Where has the month gone? Hopefully by now things have bottomed out temperature-wise (and snow-wise) for those of you who have to go through that sort of thing. We do not get much snow down south in Mississippi, but our pollen season starts early as well. Anyway, all of us are gearing up for spring allergy season. Our patients with aspirin-exacerbated respiratory disease (AERD) need care year-round, but right now seems to be a particularly rough time for many of them. The February issue of Annals is particularly focused on AERD, its complications and treatments. The editorial team solicited and accepted reviews and perspectives that address multiple different aspects of the illness. Many thanks to associate editor Larry Borish, MD, FACAAI, for shepherding these articles through review.
An excellent review for your reading pleasure was authored by Kellen J. Cavagnero, BS, and Taylor A. Doherty, MD, from La Jolla, CA, who discuss the role of eicosanoids in recruitment and activation of innate lymphoid cells type 2 in AERD and trafficking. Although the precise mechanisms of AERD pathogenesis are not well understood, greater levels of pro-inflammatory lipid mediators and type two cytokines are found in tissues derived from AERD patients relative to controls. Following pathognomonic COX-1 inhibitor-induced reactions, pro-inflammatory mediator concentrations (prostaglandin D2 and cysteinyl leukotrienes) are rapidly increased, as are ILC2 levels in the nasal mucosa. ILC2s, which potently generate type 2 cytokines in response to lipid mediator stimulation, may play a key role in AERD pathogenesis. Future investigations leveraging novel next-generation single cell sequencing approaches along with recently developed AERD murine models will better define lipid mediator-induced ILC2 trafficking in patients with AERD for the purpose of developing more effective therapies.

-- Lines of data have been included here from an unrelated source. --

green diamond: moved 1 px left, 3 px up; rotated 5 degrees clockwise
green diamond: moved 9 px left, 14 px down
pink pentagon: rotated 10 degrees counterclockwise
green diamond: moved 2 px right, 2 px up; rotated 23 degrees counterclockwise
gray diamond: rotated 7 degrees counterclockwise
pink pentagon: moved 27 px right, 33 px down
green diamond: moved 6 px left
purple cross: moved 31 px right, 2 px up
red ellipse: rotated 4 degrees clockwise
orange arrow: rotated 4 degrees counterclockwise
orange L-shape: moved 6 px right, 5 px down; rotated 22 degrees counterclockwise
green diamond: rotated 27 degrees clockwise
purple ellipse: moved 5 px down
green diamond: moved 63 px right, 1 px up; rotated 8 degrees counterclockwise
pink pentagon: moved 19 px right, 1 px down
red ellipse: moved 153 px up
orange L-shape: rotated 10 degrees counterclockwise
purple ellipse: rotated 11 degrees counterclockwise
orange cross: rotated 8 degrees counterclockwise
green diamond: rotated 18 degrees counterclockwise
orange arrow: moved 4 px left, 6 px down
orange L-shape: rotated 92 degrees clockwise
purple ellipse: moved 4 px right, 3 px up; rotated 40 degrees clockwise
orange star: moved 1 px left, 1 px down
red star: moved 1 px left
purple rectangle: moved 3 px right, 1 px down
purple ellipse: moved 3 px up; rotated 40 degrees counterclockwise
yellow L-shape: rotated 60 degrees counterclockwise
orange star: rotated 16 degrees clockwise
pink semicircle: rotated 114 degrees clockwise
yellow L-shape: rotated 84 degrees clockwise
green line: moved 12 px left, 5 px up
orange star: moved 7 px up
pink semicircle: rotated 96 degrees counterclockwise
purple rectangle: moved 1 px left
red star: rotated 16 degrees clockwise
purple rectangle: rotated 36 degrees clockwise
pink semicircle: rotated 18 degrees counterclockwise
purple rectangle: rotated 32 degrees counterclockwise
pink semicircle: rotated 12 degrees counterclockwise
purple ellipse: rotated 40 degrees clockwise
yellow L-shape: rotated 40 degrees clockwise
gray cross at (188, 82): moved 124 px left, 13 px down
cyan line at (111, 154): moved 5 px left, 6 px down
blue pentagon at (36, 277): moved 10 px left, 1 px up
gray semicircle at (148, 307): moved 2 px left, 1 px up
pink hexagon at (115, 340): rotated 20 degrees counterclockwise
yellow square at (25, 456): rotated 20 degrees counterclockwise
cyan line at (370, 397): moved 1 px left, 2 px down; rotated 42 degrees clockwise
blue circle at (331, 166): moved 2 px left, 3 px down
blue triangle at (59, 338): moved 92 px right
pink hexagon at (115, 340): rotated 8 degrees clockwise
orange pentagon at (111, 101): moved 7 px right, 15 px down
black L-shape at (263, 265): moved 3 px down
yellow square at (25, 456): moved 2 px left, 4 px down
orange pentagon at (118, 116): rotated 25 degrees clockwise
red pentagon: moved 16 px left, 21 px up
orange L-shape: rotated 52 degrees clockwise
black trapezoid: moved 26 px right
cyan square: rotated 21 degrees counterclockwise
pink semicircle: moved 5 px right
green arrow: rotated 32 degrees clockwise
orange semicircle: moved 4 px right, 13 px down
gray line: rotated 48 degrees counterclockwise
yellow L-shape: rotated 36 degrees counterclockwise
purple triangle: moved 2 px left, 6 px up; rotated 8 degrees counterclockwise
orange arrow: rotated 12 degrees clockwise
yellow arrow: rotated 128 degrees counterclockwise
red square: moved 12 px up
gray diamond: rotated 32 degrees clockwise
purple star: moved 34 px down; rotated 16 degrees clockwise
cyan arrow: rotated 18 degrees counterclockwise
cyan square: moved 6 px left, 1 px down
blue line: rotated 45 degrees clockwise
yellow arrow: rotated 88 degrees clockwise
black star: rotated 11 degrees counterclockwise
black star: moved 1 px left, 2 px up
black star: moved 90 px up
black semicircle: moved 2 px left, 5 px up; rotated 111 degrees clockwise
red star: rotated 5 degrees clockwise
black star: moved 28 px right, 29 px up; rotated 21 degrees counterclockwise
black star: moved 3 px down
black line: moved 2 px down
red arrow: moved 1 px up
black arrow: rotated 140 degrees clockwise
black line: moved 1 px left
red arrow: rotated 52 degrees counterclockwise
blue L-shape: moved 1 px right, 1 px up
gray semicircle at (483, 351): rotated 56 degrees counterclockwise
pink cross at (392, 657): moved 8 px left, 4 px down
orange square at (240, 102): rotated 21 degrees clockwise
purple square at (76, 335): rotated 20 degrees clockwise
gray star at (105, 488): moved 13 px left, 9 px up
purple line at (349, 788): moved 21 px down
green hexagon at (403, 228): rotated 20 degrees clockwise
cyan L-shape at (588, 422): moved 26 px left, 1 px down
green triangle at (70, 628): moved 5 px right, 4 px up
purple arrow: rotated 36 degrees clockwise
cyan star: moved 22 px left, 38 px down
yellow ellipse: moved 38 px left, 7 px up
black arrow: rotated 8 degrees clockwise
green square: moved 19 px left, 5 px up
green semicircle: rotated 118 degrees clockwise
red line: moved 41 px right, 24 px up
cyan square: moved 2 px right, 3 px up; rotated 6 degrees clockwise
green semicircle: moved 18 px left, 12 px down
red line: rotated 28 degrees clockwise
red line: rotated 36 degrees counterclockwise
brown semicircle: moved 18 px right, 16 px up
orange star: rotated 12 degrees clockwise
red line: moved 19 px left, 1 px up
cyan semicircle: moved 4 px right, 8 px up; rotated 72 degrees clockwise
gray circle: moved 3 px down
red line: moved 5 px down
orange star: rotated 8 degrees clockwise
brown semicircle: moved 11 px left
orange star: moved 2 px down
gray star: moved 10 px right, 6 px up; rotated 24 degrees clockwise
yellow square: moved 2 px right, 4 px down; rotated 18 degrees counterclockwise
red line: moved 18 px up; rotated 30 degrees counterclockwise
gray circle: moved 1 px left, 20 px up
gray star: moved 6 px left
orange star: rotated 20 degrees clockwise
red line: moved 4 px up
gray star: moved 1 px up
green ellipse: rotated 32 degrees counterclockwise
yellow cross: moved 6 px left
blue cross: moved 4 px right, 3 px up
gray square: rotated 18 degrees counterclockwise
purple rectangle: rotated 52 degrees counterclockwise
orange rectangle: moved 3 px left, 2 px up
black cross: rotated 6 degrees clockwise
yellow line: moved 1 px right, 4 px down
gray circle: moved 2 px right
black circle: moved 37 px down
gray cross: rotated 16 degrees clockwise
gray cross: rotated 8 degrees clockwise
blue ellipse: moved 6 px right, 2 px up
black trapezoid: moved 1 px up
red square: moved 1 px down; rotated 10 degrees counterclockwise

We also have two very interesting perspectives for you. The first, authored by Hannah C. Martin, MD, Tahereh Derakhshan, PhD, and Daniel F. Dwyer, PhD, from Boston, provide insight into the potential role of mast cells as an initiator of ILC2 inflammatory responses in AERD. They provide evidence from the literature and their own work that suggests an underlying mast cell hyperplasia as part of the pathophysiology of AERD. This perspective adds to the literature by linking the clinical, mast cell (MC) activation-associated phenotype of AERD with a discussion of basic MC biology, introducing the concept that the increased levels of MC activation products observed in AERD patients reflect, at least in part, an increased MC burden within polyp tissue rather than exclusively reflecting differences in MC activation. The other perspective is by Tanya M. Laidlaw, MD, from Boston, who writes about the evidence surrounding the choice of aspirin desensitization vs. use of biologics in AERD patients. Dr Laidlaw provides a thoughtful, evidence-based approach to the questions with discussion for the use of both modalities, sometimes in the same patient, based upon specific clinical criteria. For those who care for AERD patients, this is a must read.
I hope your spring allergy season is successful and we return to some sense of normalcy for our patients and our practice settings. I look forward to the time when we can all see one another face-to-face at meetings. Until then, stay safe and healthy.